[Collected data]
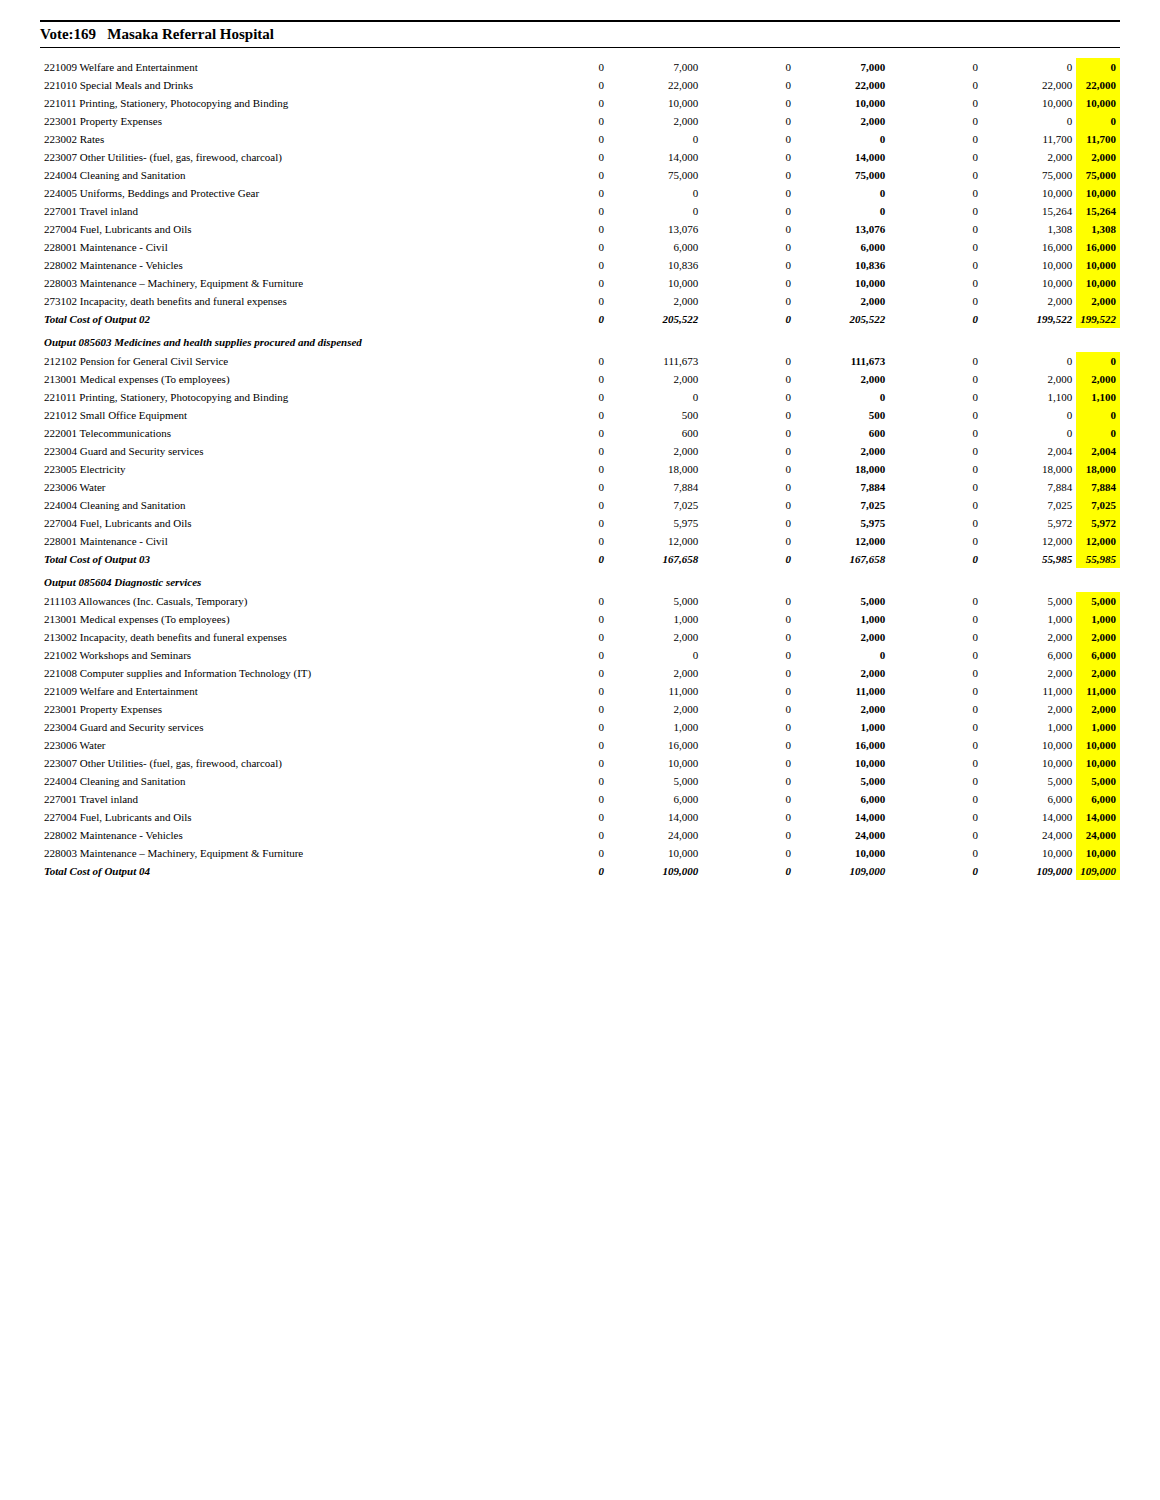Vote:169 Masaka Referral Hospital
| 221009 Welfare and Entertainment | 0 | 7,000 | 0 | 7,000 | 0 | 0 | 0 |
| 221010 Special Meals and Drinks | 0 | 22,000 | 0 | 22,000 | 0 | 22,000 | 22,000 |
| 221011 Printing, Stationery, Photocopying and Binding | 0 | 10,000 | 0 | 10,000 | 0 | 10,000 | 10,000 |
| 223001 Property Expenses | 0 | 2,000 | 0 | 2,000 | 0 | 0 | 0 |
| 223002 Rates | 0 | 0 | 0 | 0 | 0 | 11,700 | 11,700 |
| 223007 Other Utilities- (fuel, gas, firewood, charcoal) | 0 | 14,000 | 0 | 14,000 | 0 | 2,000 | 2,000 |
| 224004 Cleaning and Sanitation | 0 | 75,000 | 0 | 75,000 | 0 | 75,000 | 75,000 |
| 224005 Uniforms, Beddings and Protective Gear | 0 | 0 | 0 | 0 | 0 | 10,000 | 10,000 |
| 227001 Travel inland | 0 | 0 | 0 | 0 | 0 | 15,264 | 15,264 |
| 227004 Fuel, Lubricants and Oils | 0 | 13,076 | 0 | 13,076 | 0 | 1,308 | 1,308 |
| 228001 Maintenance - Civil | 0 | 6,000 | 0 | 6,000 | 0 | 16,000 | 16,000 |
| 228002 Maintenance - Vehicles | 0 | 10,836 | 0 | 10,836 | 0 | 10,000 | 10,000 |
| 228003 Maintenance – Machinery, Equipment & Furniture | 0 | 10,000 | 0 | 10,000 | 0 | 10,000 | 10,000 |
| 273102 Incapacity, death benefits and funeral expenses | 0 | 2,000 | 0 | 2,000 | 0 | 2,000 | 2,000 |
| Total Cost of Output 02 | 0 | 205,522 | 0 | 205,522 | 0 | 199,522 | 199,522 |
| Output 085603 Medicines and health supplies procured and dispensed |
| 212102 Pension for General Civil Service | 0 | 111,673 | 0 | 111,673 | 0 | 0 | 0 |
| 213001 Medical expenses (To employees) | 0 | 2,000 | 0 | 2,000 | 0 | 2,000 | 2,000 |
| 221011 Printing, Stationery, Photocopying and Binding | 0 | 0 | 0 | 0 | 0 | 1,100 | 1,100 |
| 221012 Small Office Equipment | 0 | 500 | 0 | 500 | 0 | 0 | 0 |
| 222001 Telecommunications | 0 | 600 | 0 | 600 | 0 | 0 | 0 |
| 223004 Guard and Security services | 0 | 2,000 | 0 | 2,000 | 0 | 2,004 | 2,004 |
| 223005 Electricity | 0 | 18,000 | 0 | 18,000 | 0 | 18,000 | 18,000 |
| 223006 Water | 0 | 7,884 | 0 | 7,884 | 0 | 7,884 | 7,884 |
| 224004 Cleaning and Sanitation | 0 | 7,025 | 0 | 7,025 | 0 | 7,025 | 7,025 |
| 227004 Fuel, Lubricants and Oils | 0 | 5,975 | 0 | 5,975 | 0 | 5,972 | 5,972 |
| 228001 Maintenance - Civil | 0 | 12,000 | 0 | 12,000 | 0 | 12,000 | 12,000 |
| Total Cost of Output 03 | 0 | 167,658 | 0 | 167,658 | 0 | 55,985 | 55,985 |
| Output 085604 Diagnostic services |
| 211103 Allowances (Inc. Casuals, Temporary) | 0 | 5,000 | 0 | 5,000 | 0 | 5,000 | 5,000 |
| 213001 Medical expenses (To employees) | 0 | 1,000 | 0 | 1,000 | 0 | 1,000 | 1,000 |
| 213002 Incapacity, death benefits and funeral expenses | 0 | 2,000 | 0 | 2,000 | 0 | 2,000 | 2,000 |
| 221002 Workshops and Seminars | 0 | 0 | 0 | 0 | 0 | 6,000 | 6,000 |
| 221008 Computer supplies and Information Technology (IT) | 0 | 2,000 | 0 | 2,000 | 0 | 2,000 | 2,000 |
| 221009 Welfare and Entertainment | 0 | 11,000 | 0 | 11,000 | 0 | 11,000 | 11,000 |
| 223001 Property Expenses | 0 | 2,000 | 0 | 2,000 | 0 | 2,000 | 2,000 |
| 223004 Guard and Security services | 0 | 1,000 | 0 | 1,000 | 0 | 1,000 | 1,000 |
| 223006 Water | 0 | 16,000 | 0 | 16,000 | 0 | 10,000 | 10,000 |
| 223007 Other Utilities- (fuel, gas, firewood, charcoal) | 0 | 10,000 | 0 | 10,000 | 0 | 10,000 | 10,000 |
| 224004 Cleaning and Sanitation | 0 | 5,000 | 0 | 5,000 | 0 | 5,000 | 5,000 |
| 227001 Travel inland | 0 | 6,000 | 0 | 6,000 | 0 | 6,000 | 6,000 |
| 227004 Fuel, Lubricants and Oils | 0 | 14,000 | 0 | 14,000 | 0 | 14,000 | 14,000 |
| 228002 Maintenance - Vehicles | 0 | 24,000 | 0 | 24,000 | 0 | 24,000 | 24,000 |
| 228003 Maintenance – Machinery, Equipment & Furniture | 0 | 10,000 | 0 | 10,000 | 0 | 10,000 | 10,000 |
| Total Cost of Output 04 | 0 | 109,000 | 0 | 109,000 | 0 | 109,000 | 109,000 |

**WHAT YOU HAVE TO DO:** Using the entries above, state the number of lines that include "Travel". Add nothing else.

**OUTPUT FOR THIS EXERCISE:** 2